- [Text provided]:
=-=-=

Bozoma Saint John Wants to Make Space for Black Women’s Hair

Photo-Illustration: by The Cut; Photos: Eve by Boz

Bozoma Saint John has held some of the highest management positions at Netflix, Uber, Endeavor, Apple Music, and PepsiCo, but now she’s ready for her solo spotlight — in hair care no less. Last month, she launched Eve by Boz, her brand of wigs and hair extensions, plus products to care for them, all centering on Black women, this category’s biggest consumers. The hairpieces come in three lace colors and in multiple lengths. They’re made of 100 percent human hair that’s sourced in Asia and manufactured in Ghana. Did we mention she also has a new role as a cast member on The Real Housewives of Beverly Hills?

“I don’t know if I can go back to that world, sit at a table somebody else has built, and work on their brand,” she says. “It’s difficult to admit that this journey has been tough. Often, I come in and everybody loves my bigness, my fabulosity, my excitement, and my crazy campaign ideas. But quickly it turns to, ‘Ooh, can you tone it down just a little bit?’”

Her career has long seemed like a road map for people of color to claim space in corporate America’s corridors without diluting essential parts of their personality. Below, she reveals that that’s not always been the case and how her brand will change that.

Photo: Eve by Boz

We know you for leading brand building for Netflix, Apple, and more. How did it come about that the first brand you built under your name is a beauty brand, specifically a hair brand?

Years ago, people told me to build my own business. And I’m like, No, I’m a corporate baddie. I come into companies, fix what I need to, make a big splash, and I’m on to the next adventure. I took a sabbatical for my book (The Urgent Life, 2023) and planned to get back in the corporate seat. But when that time came, I felt the heebie-jeebies. So I thought, I’ll do fashion or beauty. I talked to some big guns. And it felt like they were looking for me to bring my vision, passion, and know-how to build their brands. I thought, Why would I do that when I could do it for myself?

=-=-=

- [Recorded data]:
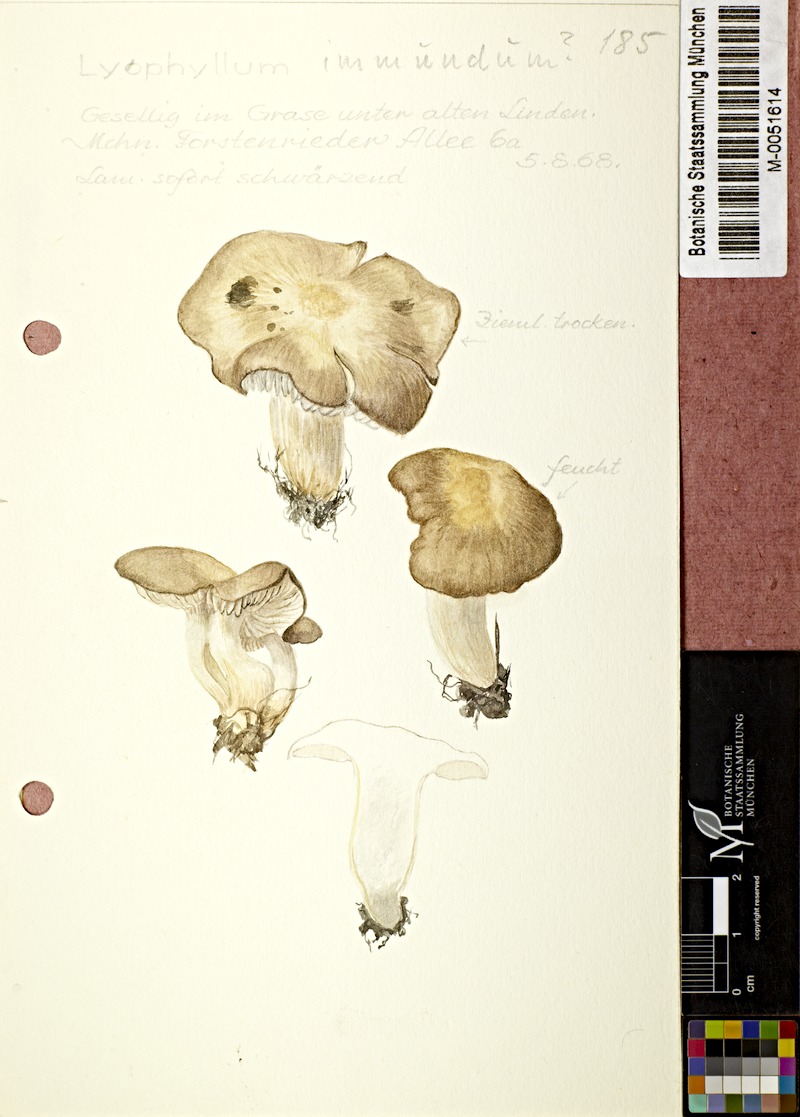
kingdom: Fungi
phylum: Basidiomycota
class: Agaricomycetes
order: Agaricales
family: Lyophyllaceae
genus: Lyophyllum
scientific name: Lyophyllum immundum
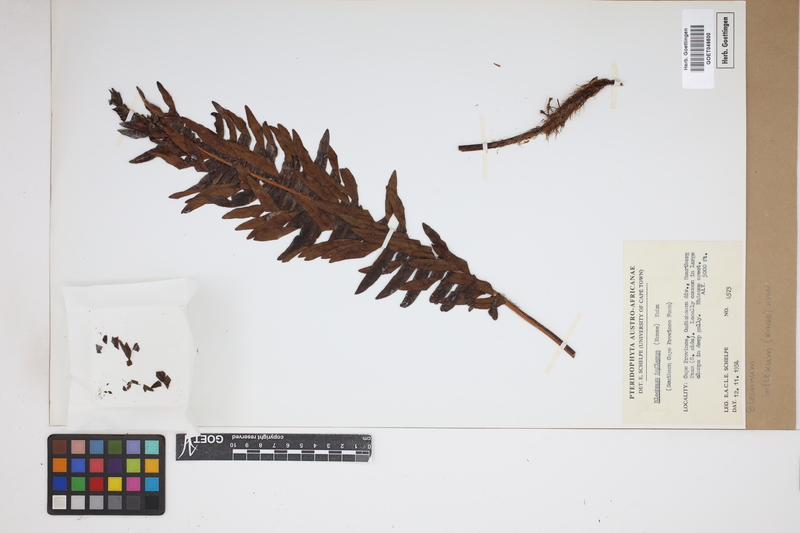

=-=-=

- [Problems to solve]:
1. According to the article on Bozoma Saint John, where are the Eve by Boz hairpieces manufactured?
2. Reproduce the passage of the article on Bozoma Saint John that runs from "Photo-Illustration: by The" up to and including "of Beverly Hills?".

- [Final results]:
1. Ghana

2.
Photo-Illustration: by The Cut; Photos: Eve by Boz

Bozoma Saint John has held some of the highest management positions at Netflix, Uber, Endeavor, Apple Music, and PepsiCo, but now she’s ready for her solo spotlight — in hair care no less. Last month, she launched Eve by Boz, her brand of wigs and hair extensions, plus products to care for them, all centering on Black women, this category’s biggest consumers. The hairpieces come in three lace colors and in multiple lengths. They’re made of 100 percent human hair that’s sourced in Asia and manufactured in Ghana. Did we mention she also has a new role as a cast member on The Real Housewives of Beverly Hills?